Watching Palestinian Authority President Mahmoud Abbas make his speech to the UN General Assembly, I suspect the same jolting thought passed through my head as it did for a lot of the viewers': "Isn't this guy meant to be the moderate?"
Coming so soon after the latest Hamas rocket-barrage against Israel, the almost physical need to hold onto that dead paradigm can still occasionally override most of the facts. On one side are the Palestinian rocket-launching squads about whom nothing apparently can be done. Then on the other side are the other Palestinians, led by moderates, who just want to sit down and negotiate if they could only find time out of their busy schedules.
Even those of us who know and follow the Palestinian Authority can find ourselves slipping into this narrative: These are the moderates and those are the extremists, and we have to choose between the two.
Except that then you get another golden opportunity to hear Mahmoud Abbas in full moderate flight mode, and you have to rethink it all over again.
When Abbas stood up to take the floor in front of the UN and the world last Thursday, he might have started with a concession. He might have started with a bid for peace or a reaching out to the Israelis. But no, he started once again, in time-honored fashion, with an attack on Israel. And the usual array of hilarious untruths and half-truths.
"Palestine comes today to the United Nations General Assembly…"
Not even a full sentence in and already the "Wrong" buzzer sounds. "Palestine" comes today? Which Palestine? Gaza? West Bank? "Palestine" is not a single entity. It is hopelessly divided. It makes the average boxing tournament look like a meeting of minds.
After all – and as he must surely know – Abbas himself has not even been to the Gaza since 2007. And not because the wicked Zionists have stopped him from doing so, but because his Palestinian brothers in Hamas have such a bad track record for shooting and hurling from high buildings most of Mr.
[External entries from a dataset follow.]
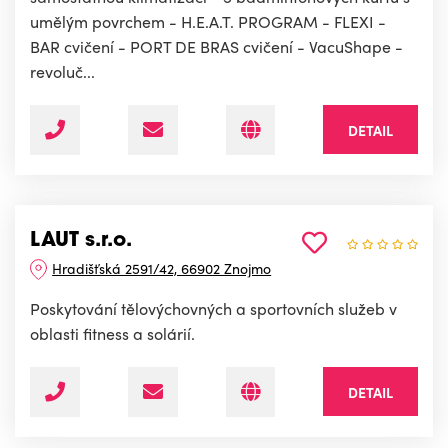
umělým povrchem - H.E.A.T. PROGRAM - FLEXI -
BAR cvičení - PORT DE BRAS cvičení - VacuShape -
revoluč...
DETAIL
LAUT s.r.o.
Hradišťská 2591/42, 66902 Znojmo
Poskytování tělovýchovných a sportovních služeb v
oblasti fitness a solárií.
DETAIL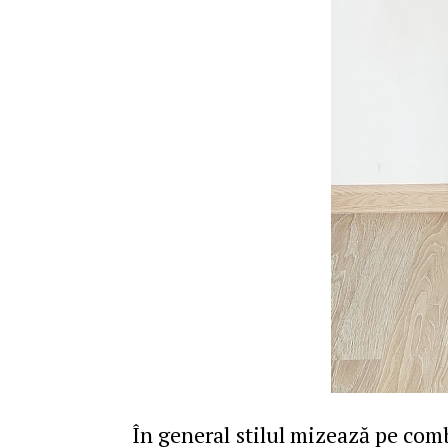
În general stilul mizează pe comb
Abbas's erstwhile Fatah colleagues in Gaza, as during the 2007 Hamas coup.
But, undeterred by such trivialities, Abbas continued:
"…at a time when it is still tending to its wounds and still burying its beloved martyrs."
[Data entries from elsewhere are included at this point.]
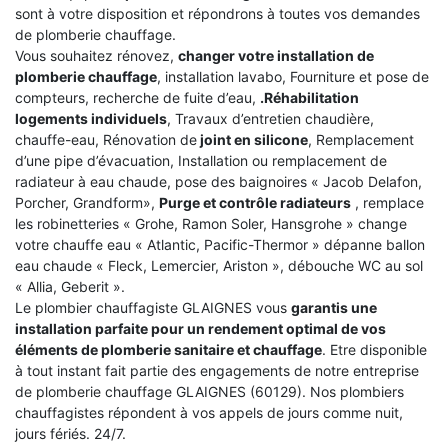
sont à votre disposition et répondrons à toutes vos demandes
de plomberie chauffage.
Vous souhaitez rénovez,
changer votre installation de
plomberie chauffage
, installation lavabo, Fourniture et pose de
compteurs, recherche de fuite d’eau,
.Réhabilitation
logements individuels
, Travaux d’entretien chaudière,
chauffe-eau, Rénovation de
joint en silicone
, Remplacement
d’une pipe d’évacuation, Installation ou remplacement de
radiateur à eau chaude, pose des baignoires « Jacob Delafon,
Porcher, Grandform»,
Purge et contrôle radiateurs
, remplace
les robinetteries « Grohe, Ramon Soler, Hansgrohe » change
votre chauffe eau « Atlantic, Pacific-Thermor » dépanne ballon
eau chaude « Fleck, Lemercier, Ariston », débouche WC au sol
« Allia, Geberit ».
Le plombier chauffagiste GLAIGNES vous
garantis une
installation parfaite pour un rendement optimal de vos
éléments de plomberie sanitaire et chauffage
. Etre disponible
à tout instant fait partie des engagements de notre entreprise
de plomberie chauffage GLAIGNES (60129). Nos plombiers
chauffagistes répondent à vos appels de jours comme nuit,
jours fériés. 24/7.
The what? Martyrs? Oh well, perhaps it's just a stylistic thing…
"…of children, women and men who have fallen victim to the latest Israeli aggression, still searching for remnants of life amid the ruins of homes destroyed by Israeli bombs on the Gaza Strip, wiping out entire families, their men, women and children murdered along with their dreams, their hopes, their future and their longing to live an ordinary life and to live in freedom and peace."
Israeli aggression? Wiping out?
The question all of this begged for me, as I'm sure it did for plenty of others, was this: Does this sound like the opening number of somebody eager to engage in a peace process? Or the audition of a man who is hoping that he can take back extremism from the extremists?
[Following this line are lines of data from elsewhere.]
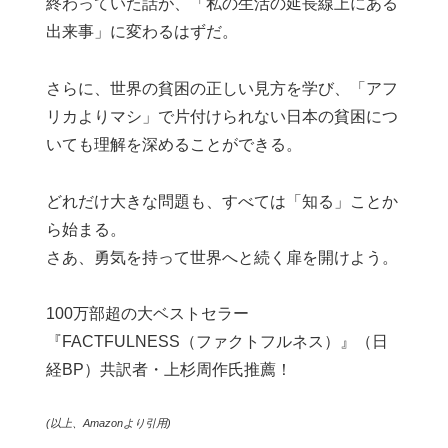
終わっていた話が、「私の生活の延長線上にある
出来事」に変わるはずだ。
さらに、世界の貧困の正しい見方を学び、「アフ
リカよりマシ」で片付けられない日本の貧困につ
いても理解を深めることができる。
どれだけ大きな問題も、すべては「知る」ことか
ら始まる。
さあ、勇気を持って世界へと続く扉を開けよう。
100万部超の大ベストセラー
『FACTFULNESS（ファクトフルネス）』（日
経BP）共訳者・上杉周作氏推薦！
(以上、Amazonより引用)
Mahmoud Abbas spent his speech claiming that this was the last chance for the peace process. In reality, it was simply the last chance for Mahmoud Abbas to remain in charge. In recent weeks he has been phoning around the foreign ministries of Europe explaining that if they don't back him this time in the non-state statehood bid, then it is all over and all we have to deal with is Hamas.
This is, of course, the classic thug extortion trick. They come to your door and tell you that you have to hand over the money. Not because they are going to do anything so bad if you don't, but because their friend here is really, really mad, and they're only just managing to hold him back.
On Thursday the UN General Assembly, with only a few brave souls holding out, finally gave in to this man's gangsterism. Many of them did so in order – they thought – to avoid the rocket-firing terrorism of Hamas. So they ended up by backing the diplomatic terrorism of Mahmoud Abbas.
What he does with his new-found power we can already guess. He will use it – as he used his time on the UN stage – not to further the peace process, but to retard it, principally by demonizing the only negotiating partner that he, or any other Palestinian leader, will ever have.
After the UN vote there were fireworks in the West Bank. Indeed more fireworks than at any time in November since Hamas managed to land a couple of rockets in Jerusalem. Between those two events lies the true horror of the situation the world has just attempted to parcel Israel up into. The Palestinians have tried a one-two punch. The world has just fallen for it. Whether it now manages to force Israel to fall for it too, we shall have to see.